(GIVEN DATA)

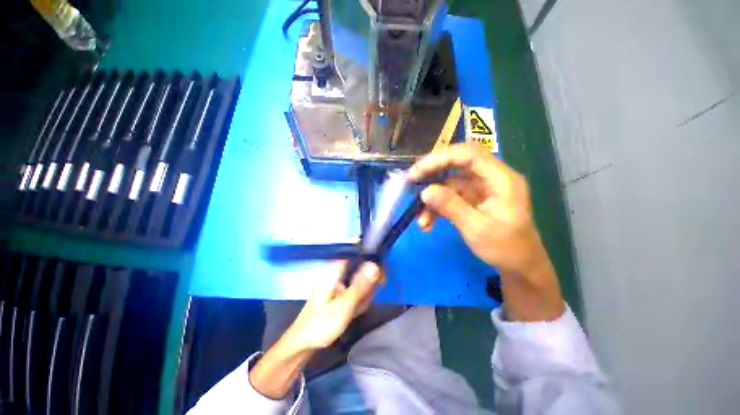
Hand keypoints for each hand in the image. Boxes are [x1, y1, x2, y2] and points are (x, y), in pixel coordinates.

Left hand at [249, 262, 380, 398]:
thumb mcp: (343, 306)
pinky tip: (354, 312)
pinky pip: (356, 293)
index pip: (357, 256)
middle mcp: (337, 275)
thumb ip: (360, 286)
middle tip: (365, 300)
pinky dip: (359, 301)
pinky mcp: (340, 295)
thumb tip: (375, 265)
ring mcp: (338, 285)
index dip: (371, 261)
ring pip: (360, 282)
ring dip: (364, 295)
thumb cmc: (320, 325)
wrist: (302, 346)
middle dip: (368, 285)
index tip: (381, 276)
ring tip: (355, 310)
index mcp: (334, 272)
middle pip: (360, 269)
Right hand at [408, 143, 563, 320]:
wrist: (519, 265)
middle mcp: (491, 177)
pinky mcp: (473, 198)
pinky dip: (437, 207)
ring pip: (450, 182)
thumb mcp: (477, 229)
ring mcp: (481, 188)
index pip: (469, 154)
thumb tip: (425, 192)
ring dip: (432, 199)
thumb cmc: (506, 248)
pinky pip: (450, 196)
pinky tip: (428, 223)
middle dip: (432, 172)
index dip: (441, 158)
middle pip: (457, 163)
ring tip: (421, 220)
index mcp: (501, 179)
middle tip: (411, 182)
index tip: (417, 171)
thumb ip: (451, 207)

(End GIVEN DATA)
(GIVEN DATA)

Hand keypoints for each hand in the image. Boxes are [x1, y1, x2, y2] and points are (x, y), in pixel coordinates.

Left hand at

(End GIVEN DATA)

• _WORK INSTRUCTIONS_: From the data above, reproduce word for word the lines running from the line with "ring pip: (360, 282)" to the line with "wrist: (519, 265)", ends included.

• _SOLVED PROBLEM_:
ring pip: (360, 282)
ring dip: (364, 295)
thumb cmc: (320, 325)
wrist: (302, 346)
middle dip: (368, 285)
index tip: (381, 276)
ring tip: (355, 310)
index mcp: (334, 272)
middle pip: (360, 269)
Right hand at [408, 143, 563, 320]:
wrist: (519, 265)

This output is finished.